→ Raw data

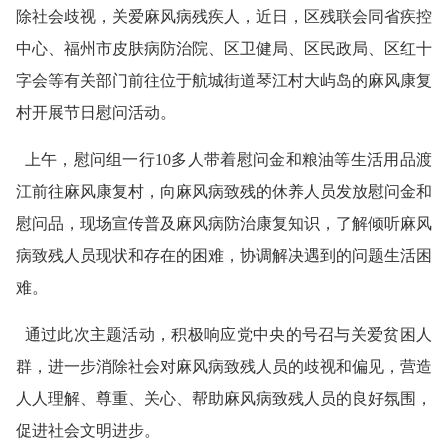
除社会歧视，关爱麻风病残疾人，近日，区残联会同省疾控
中心、福州市皮肤病防治院、区卫健局、区民政局、区红十
字会等有关部门前往位于航城街道琴江村大屿岛的麻风康复
村开展节日慰问活动。
上午，慰问组一行10多人带着慰问金和粮油等生活用品渡
江前往麻风康复村，向麻风病致残的休养人员发放慰问金和
慰问品，现场宣传普及麻风病防治康复知识，了解倾听麻风
病致残人员现状和存在的困难，协调解决遇到的问题生活困
难。
通过此次主题活动，积极响应党中央的号召与关爱贫困人
群，进一步消除社会对麻风病致残人员的歧视和偏见，营造
人人理解、尊重、关心、帮助麻风病致残人员的良好氛围，
促进社会文明进步。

→ Instructions to follow
All of the records should be set down exactly, minus the pictures they hold.

→ Result
除社会歧视，关爱麻风病残疾人，近日，区残联会同省疾控
中心、福州市皮肤病防治院、区卫健局、区民政局、区红十
字会等有关部门前往位于航城街道琴江村大屿岛的麻风康复
村开展节日慰问活动。
上午，慰问组一行10多人带着慰问金和粮油等生活用品渡
江前往麻风康复村，向麻风病致残的休养人员发放慰问金和
慰问品，现场宣传普及麻风病防治康复知识，了解倾听麻风
病致残人员现状和存在的困难，协调解决遇到的问题生活困
难。
通过此次主题活动，积极响应党中央的号召与关爱贫困人
群，进一步消除社会对麻风病致残人员的歧视和偏见，营造
人人理解、尊重、关心、帮助麻风病致残人员的良好氛围，
促进社会文明进步。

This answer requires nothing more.